Output every line of the items below as a JSON list of strings, one string per line, with blank lines omitted.

#### Rows

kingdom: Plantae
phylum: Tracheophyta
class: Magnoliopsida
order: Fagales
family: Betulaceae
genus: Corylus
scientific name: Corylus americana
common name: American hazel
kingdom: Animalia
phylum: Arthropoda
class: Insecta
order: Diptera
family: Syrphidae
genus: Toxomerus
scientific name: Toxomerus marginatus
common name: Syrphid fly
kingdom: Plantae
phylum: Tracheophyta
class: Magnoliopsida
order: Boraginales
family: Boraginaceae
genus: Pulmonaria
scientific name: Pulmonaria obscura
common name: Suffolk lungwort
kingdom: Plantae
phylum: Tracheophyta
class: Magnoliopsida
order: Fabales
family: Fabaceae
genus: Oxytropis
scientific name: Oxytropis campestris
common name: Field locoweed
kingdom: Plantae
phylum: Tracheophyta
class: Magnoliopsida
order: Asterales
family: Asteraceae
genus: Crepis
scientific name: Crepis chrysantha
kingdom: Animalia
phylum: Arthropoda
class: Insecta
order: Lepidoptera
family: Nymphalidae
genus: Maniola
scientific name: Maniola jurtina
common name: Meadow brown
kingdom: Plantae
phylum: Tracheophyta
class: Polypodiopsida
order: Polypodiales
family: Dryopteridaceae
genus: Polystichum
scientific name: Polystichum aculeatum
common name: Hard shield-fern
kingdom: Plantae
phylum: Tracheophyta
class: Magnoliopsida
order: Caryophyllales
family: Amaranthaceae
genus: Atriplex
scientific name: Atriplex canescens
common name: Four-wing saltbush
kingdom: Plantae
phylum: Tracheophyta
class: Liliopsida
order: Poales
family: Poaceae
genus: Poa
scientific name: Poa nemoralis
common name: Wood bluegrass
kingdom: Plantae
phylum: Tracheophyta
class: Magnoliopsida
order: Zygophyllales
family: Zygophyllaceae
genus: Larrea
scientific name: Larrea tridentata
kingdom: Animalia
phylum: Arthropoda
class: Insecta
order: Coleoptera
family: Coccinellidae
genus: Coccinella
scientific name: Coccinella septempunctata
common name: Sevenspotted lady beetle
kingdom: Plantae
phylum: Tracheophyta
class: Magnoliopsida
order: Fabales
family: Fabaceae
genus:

########

Exercise solution.
[
  "kingdom: Plantae",
  "phylum: Tracheophyta",
  "class: Magnoliopsida",
  "order: Fagales",
  "family: Betulaceae",
  "genus: Corylus",
  "scientific name: Corylus americana",
  "common name: American hazel",
  "kingdom: Animalia",
  "phylum: Arthropoda",
  "class: Insecta",
  "order: Diptera",
  "family: Syrphidae",
  "genus: Toxomerus",
  "scientific name: Toxomerus marginatus",
  "common name: Syrphid fly",
  "kingdom: Plantae",
  "phylum: Tracheophyta",
  "class: Magnoliopsida",
  "order: Boraginales",
  "family: Boraginaceae",
  "genus: Pulmonaria",
  "scientific name: Pulmonaria obscura",
  "common name: Suffolk lungwort",
  "kingdom: Plantae",
  "phylum: Tracheophyta",
  "class: Magnoliopsida",
  "order: Fabales",
  "family: Fabaceae",
  "genus: Oxytropis",
  "scientific name: Oxytropis campestris",
  "common name: Field locoweed",
  "kingdom: Plantae",
  "phylum: Tracheophyta",
  "class: Magnoliopsida",
  "order: Asterales",
  "family: Asteraceae",
  "genus: Crepis",
  "scientific name: Crepis chrysantha",
  "kingdom: Animalia",
  "phylum: Arthropoda",
  "class: Insecta",
  "order: Lepidoptera",
  "family: Nymphalidae",
  "genus: Maniola",
  "scientific name: Maniola jurtina",
  "common name: Meadow brown",
  "kingdom: Plantae",
  "phylum: Tracheophyta",
  "class: Polypodiopsida",
  "order: Polypodiales",
  "family: Dryopteridaceae",
  "genus: Polystichum",
  "scientific name: Polystichum aculeatum",
  "common name: Hard shield-fern",
  "kingdom: Plantae",
  "phylum: Tracheophyta",
  "class: Magnoliopsida",
  "order: Caryophyllales",
  "family: Amaranthaceae",
  "genus: Atriplex",
  "scientific name: Atriplex canescens",
  "common name: Four-wing saltbush",
  "kingdom: Plantae",
  "phylum: Tracheophyta",
  "class: Liliopsida",
  "order: Poales",
  "family: Poaceae",
  "genus: Poa",
  "scientific name: Poa nemoralis",
  "common name: Wood bluegrass",
  "kingdom: Plantae",
  "phylum: Tracheophyta",
  "class: Magnoliopsida",
  "order: Zygophyllales",
  "family: Zygophyllaceae",
  "genus: Larrea",
  "scientific name: Larrea tridentata",
  "kingdom: Animalia",
  "phylum: Arthropoda",
  "class: Insecta",
  "order: Coleoptera",
  "family: Coccinellidae",
  "genus: Coccinella",
  "scientific name: Coccinella septempunctata",
  "common name: Sevenspotted lady beetle",
  "kingdom: Plantae",
  "phylum: Tracheophyta",
  "class: Magnoliopsida",
  "order: Fabales",
  "family: Fabaceae",
  "genus:"
]